CRP oui, troponine, non
Il est possible de se faire une idée du pronostic des patients victimes d'une dissection aortique. Un score appelé IRAD existait déjà mais on peut faire mieux.
Connaissant la physiopathologie de la dissection aortique, des chercheurs croates se sont mis en tête d'évaluer la valeur pronostique des biomarqueurs de l'inflammation, de la troponine T cardiaque et des D-dimères dans le type A de cette affection. Ils voulaient notamment savoir si ces marqueurs permettaient de stratifier le risque de manière plus avancée que ne le permet le score de l'International Registry of Acute Aortic Dissection (IRAD).
Prédicteurs indépendants
Ils ont donc mesuré ces biomarqueurs chez 54 patients consécutifs victimes de cette atteinte, principalement des personnes hypertendues, et ont évalué leur mortalité en milieu hospitalier.

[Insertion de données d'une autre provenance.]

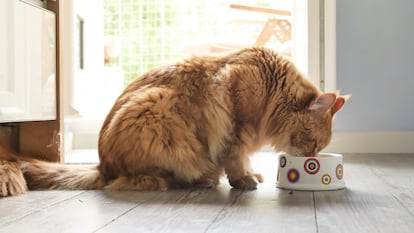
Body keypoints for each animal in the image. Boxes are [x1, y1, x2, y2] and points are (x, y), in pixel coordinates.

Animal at [0, 46, 348, 196]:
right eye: (314, 144)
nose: (312, 158)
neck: (270, 88)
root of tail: (102, 165)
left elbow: (245, 160)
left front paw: (251, 174)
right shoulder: (235, 129)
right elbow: (236, 161)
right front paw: (244, 180)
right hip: (155, 115)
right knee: (128, 181)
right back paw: (189, 181)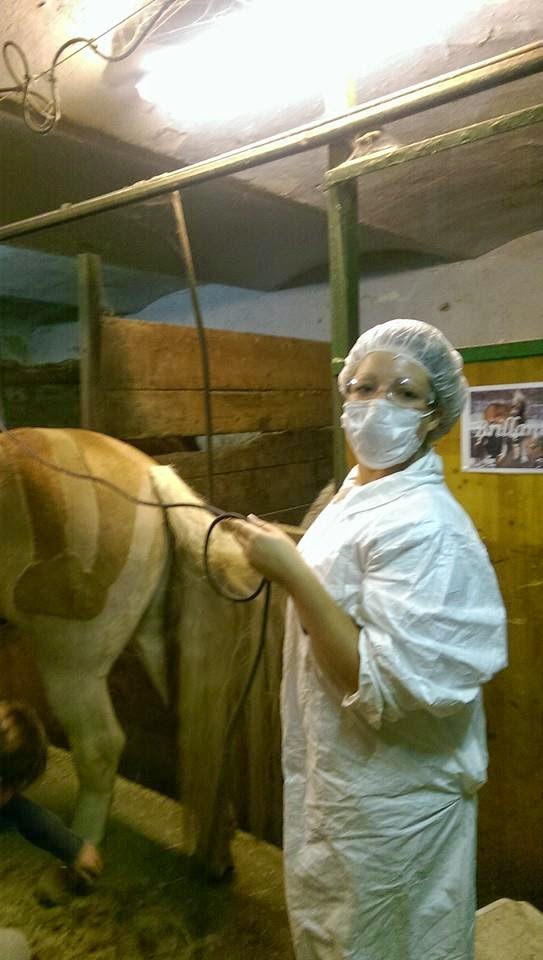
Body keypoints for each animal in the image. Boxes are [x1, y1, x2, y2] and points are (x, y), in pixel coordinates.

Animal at [0, 426, 287, 886]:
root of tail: (152, 477)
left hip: (72, 662)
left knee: (99, 748)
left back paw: (78, 861)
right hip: (154, 647)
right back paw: (217, 853)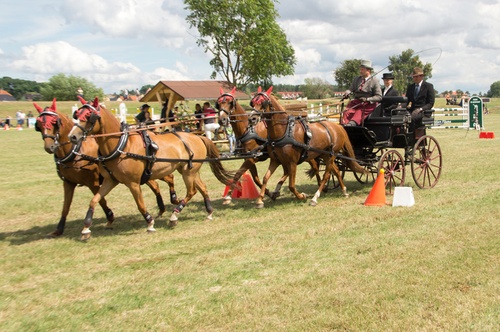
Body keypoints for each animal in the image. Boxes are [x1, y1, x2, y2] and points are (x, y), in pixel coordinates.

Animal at [33, 98, 179, 239]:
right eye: (38, 125)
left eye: (54, 123)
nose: (49, 146)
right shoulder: (69, 183)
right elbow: (68, 207)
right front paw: (60, 229)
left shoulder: (93, 182)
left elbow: (102, 201)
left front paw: (110, 217)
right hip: (148, 174)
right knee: (157, 185)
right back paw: (163, 207)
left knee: (169, 178)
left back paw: (173, 200)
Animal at [67, 97, 236, 240]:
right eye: (77, 114)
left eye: (89, 116)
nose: (72, 137)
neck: (121, 144)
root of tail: (198, 136)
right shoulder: (111, 180)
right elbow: (94, 200)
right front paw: (86, 228)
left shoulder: (133, 183)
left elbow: (140, 205)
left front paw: (150, 223)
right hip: (189, 170)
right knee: (202, 188)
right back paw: (209, 212)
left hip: (188, 173)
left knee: (192, 191)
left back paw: (174, 216)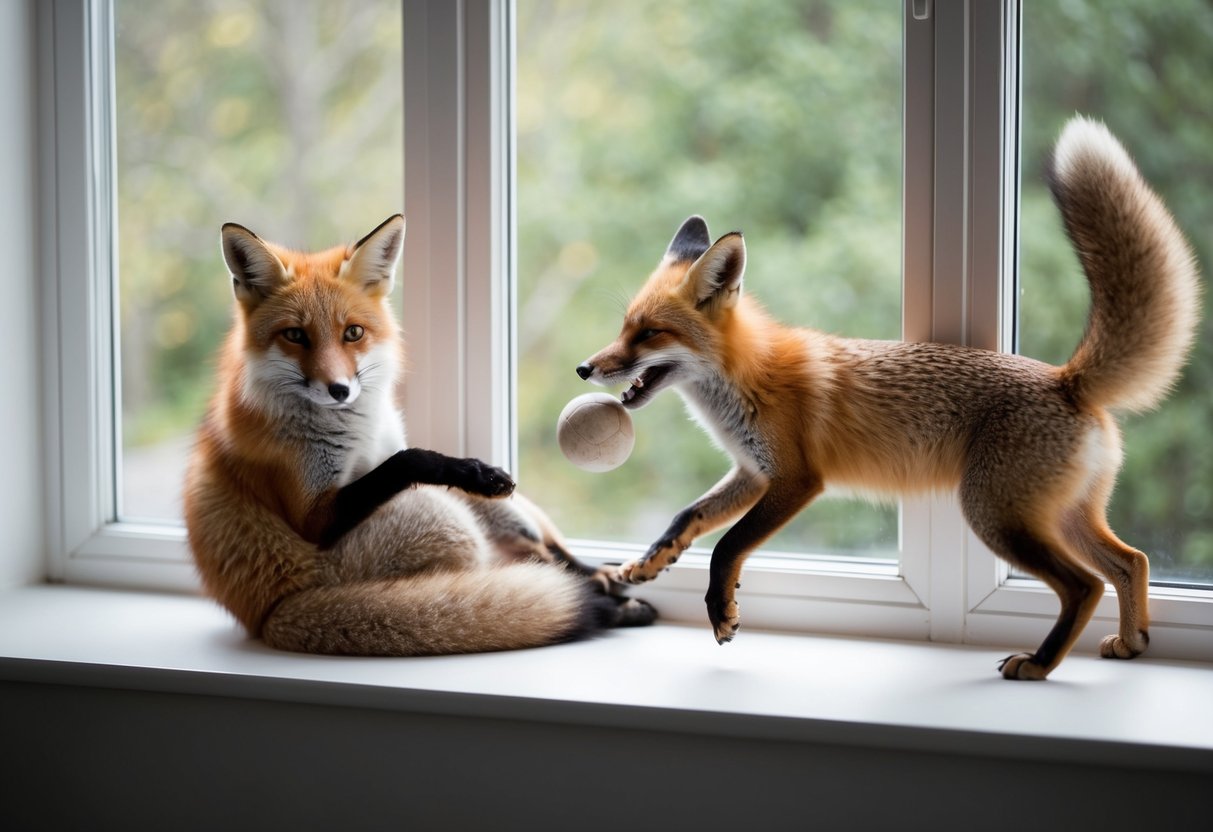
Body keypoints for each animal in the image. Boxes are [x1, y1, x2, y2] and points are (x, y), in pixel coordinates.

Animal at [184, 214, 654, 656]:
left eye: (353, 333)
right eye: (295, 335)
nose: (340, 390)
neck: (358, 430)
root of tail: (270, 617)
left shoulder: (382, 460)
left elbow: (407, 459)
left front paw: (477, 471)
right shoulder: (312, 518)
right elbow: (412, 458)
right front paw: (467, 468)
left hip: (488, 511)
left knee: (552, 558)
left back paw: (606, 584)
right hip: (442, 515)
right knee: (531, 576)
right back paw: (603, 603)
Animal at [576, 117, 1200, 680]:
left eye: (649, 334)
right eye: (624, 328)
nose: (584, 368)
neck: (744, 380)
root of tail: (1065, 379)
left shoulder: (796, 480)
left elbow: (728, 546)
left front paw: (721, 612)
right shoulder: (753, 472)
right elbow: (689, 516)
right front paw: (649, 563)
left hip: (995, 516)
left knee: (1084, 585)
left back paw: (1041, 663)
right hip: (1062, 516)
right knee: (1130, 562)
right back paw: (1132, 642)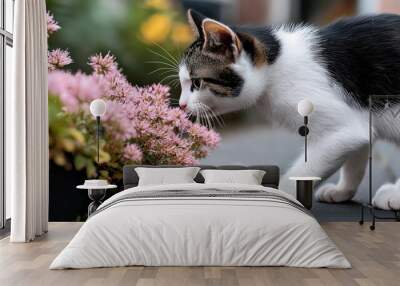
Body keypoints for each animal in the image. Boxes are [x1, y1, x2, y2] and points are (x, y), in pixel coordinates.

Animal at [178, 10, 400, 202]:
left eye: (196, 82)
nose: (181, 104)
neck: (275, 67)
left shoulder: (342, 130)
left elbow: (302, 172)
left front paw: (283, 194)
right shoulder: (359, 116)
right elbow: (359, 150)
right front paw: (343, 190)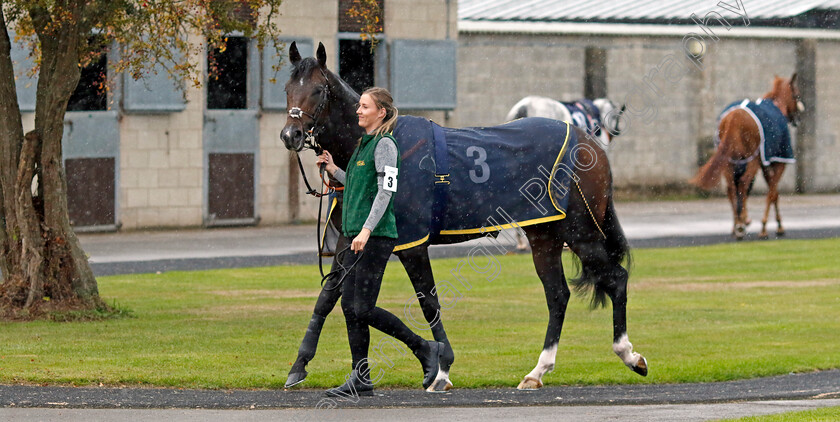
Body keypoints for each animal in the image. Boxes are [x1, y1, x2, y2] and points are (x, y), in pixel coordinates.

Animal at [278, 41, 648, 390]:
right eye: (287, 88)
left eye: (318, 90)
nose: (290, 135)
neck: (377, 138)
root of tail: (591, 142)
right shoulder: (350, 240)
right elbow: (329, 297)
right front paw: (299, 364)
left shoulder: (411, 244)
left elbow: (428, 302)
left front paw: (440, 368)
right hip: (545, 234)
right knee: (557, 295)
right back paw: (537, 371)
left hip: (579, 230)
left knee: (615, 278)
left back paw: (629, 354)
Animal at [692, 74, 804, 239]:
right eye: (796, 94)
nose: (798, 118)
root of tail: (734, 116)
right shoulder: (778, 162)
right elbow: (772, 193)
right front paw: (766, 227)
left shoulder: (764, 164)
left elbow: (772, 193)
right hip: (752, 159)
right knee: (744, 183)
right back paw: (742, 225)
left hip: (729, 161)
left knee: (732, 187)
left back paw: (737, 225)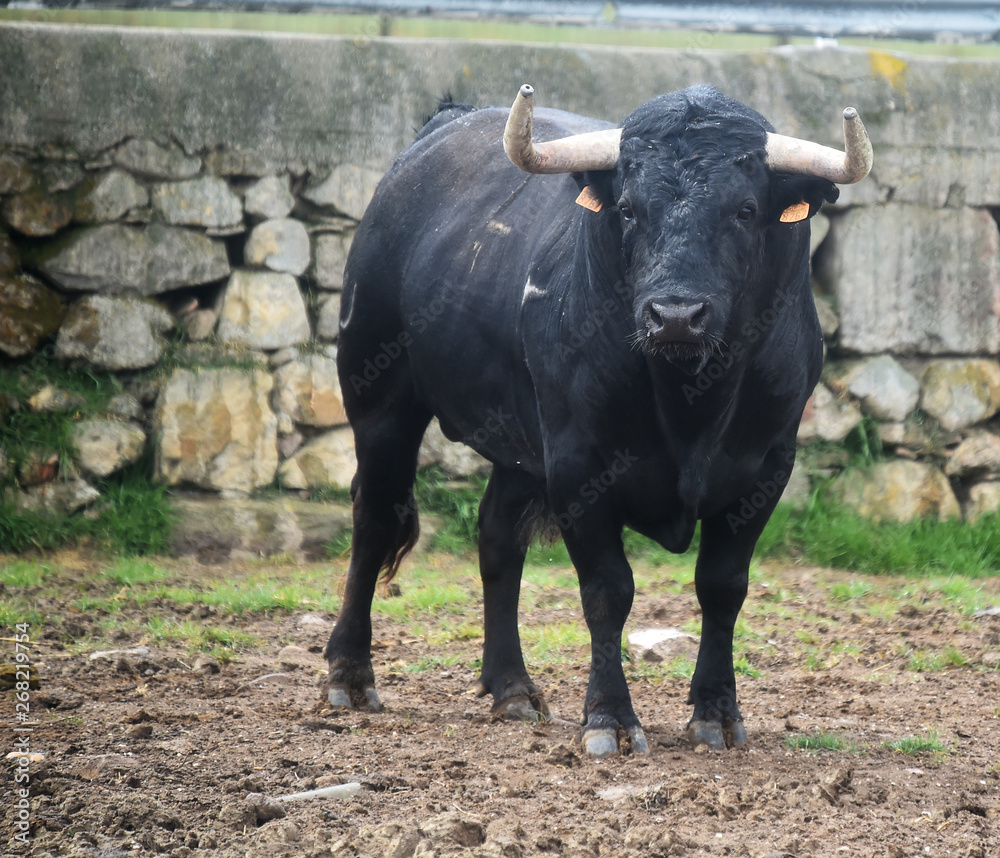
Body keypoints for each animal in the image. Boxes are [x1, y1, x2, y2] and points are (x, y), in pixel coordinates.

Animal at [326, 85, 868, 756]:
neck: (689, 402)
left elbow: (722, 586)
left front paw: (716, 713)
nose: (676, 315)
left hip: (520, 444)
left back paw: (512, 688)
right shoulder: (578, 464)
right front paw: (610, 718)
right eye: (630, 210)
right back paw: (349, 676)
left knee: (497, 535)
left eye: (745, 210)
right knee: (373, 520)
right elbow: (609, 590)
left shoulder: (766, 466)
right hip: (379, 397)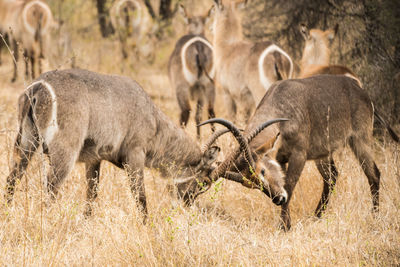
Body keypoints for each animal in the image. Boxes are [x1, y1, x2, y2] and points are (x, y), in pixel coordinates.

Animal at [3, 68, 288, 218]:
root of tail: (38, 87)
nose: (187, 203)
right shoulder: (135, 155)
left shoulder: (94, 159)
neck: (152, 119)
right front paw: (147, 227)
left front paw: (86, 222)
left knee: (12, 178)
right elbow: (140, 197)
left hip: (25, 143)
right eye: (204, 182)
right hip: (63, 151)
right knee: (51, 186)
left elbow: (91, 195)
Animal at [167, 4, 216, 138]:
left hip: (181, 87)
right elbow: (198, 117)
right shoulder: (200, 91)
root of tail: (198, 45)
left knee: (185, 111)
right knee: (210, 111)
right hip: (208, 85)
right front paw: (199, 139)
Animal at [203, 75, 400, 230]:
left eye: (262, 171)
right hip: (323, 154)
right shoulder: (281, 159)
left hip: (360, 140)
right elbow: (287, 186)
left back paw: (375, 216)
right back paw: (316, 217)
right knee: (332, 177)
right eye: (252, 184)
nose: (278, 199)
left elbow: (289, 186)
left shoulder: (299, 155)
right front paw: (287, 223)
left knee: (373, 174)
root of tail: (360, 90)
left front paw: (284, 227)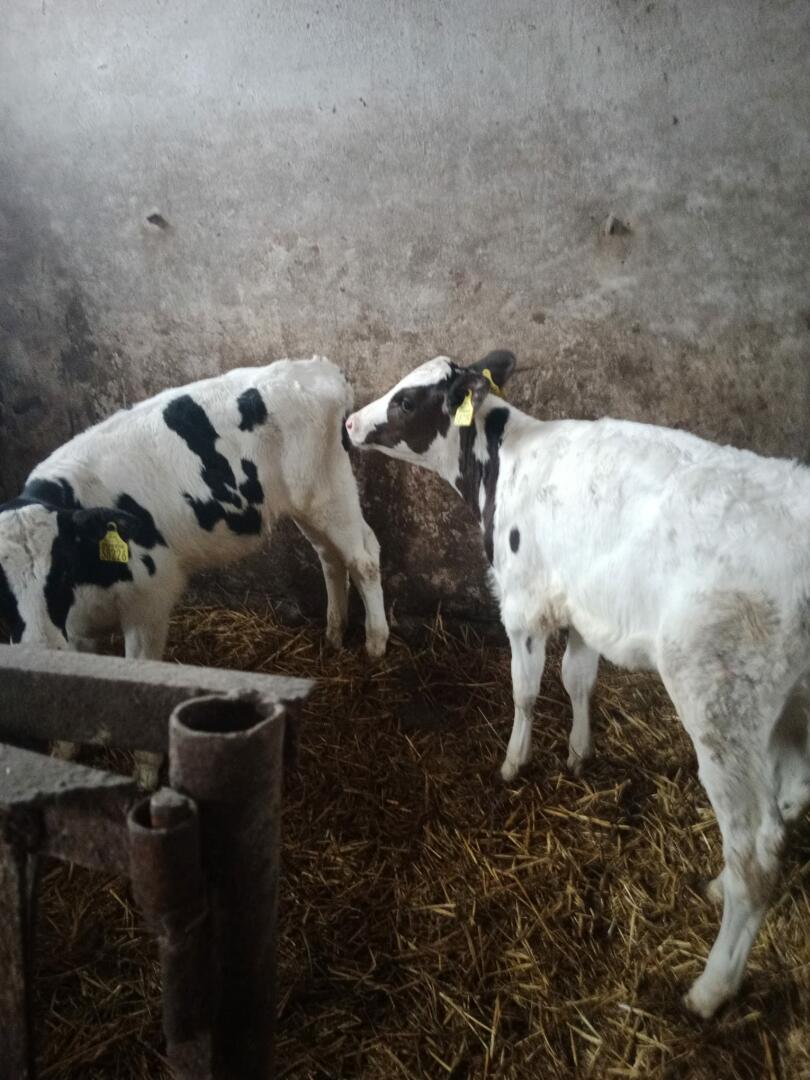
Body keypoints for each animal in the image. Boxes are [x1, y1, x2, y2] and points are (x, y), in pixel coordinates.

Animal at [0, 357, 389, 786]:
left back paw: (375, 642)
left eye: (62, 567)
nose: (40, 649)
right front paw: (64, 751)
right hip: (309, 502)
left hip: (327, 491)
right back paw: (335, 633)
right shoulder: (78, 627)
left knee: (363, 558)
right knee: (330, 556)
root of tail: (316, 366)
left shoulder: (149, 604)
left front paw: (145, 778)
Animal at [344, 349, 810, 1019]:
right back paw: (720, 888)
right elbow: (578, 681)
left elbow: (525, 690)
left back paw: (711, 986)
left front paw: (514, 763)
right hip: (788, 705)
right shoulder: (583, 604)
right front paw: (579, 754)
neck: (504, 464)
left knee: (757, 852)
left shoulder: (523, 602)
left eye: (406, 400)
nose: (350, 423)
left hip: (723, 701)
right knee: (789, 800)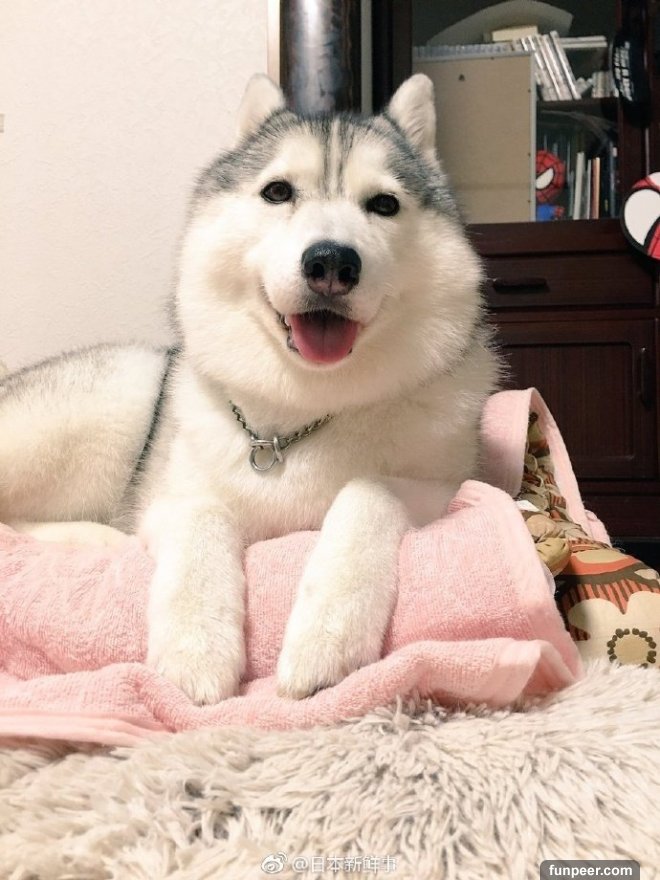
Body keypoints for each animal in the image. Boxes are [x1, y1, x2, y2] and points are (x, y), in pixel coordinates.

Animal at [0, 74, 499, 704]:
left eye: (384, 204)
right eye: (278, 192)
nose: (331, 261)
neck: (297, 417)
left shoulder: (451, 486)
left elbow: (367, 492)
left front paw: (327, 635)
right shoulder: (172, 499)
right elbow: (204, 518)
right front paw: (195, 647)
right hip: (119, 390)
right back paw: (95, 538)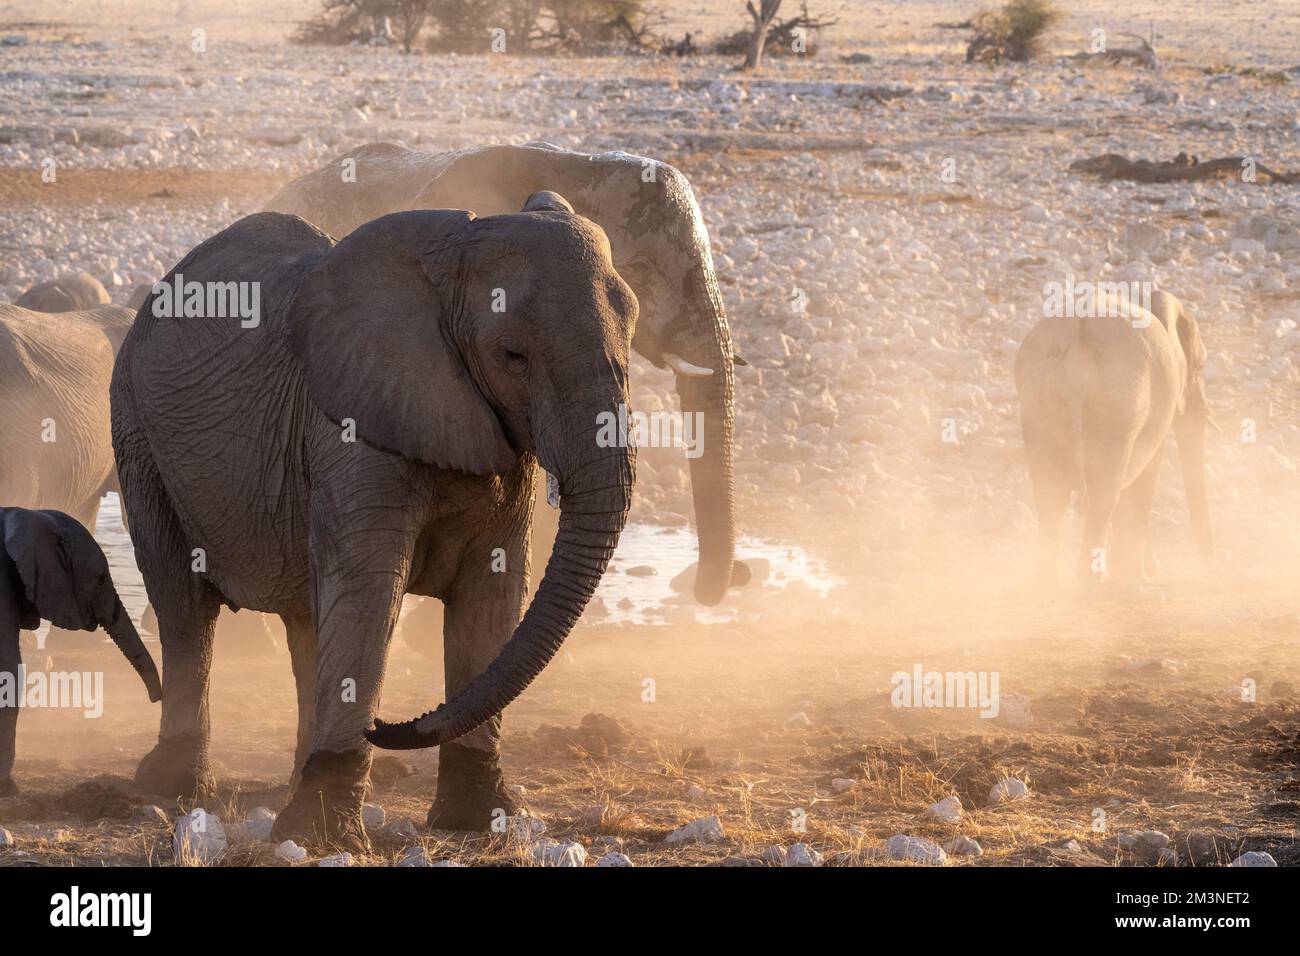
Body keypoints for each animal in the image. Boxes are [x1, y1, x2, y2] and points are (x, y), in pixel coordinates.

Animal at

Après ajustements, l'analyse de multivariance a montré que les prédicteurs indépendants du devenir des patients étaient l'âge (OR = 1,09), la stratégie thérapeutique (OR = 0,11) et la CRP, qu'elle soit analysée comme variable binaire (OR = 7,06) ou comme variable continue (OR = 1,10). La troponine T cardiaque n'influençait pas la mortalité de manière indépendante. La courbe ROC montrait une association significative entre le devenir et la CRP. Une valeur de CRP supérieure à 9,8 mg/l avait une sensibilité de 83% et une spécificité de 80% pour prédire le décès à l'hôpital. En additionnant la CRP et le score IRAD, la prédiction à court terme s'améliorait encore.
Précision plus grande
Les auteurs concluent donc que la CRP à l'admission constitue un facteur pronostique indépendant de l'issue chez les patients victimes de dissection aortique aiguë de type A. L'addition de ce taux de CRP au score IRAD augmente la finesse discriminatoire de l'outil, indépendamment de la durée des symptômes et de la stratégie thérapeutique.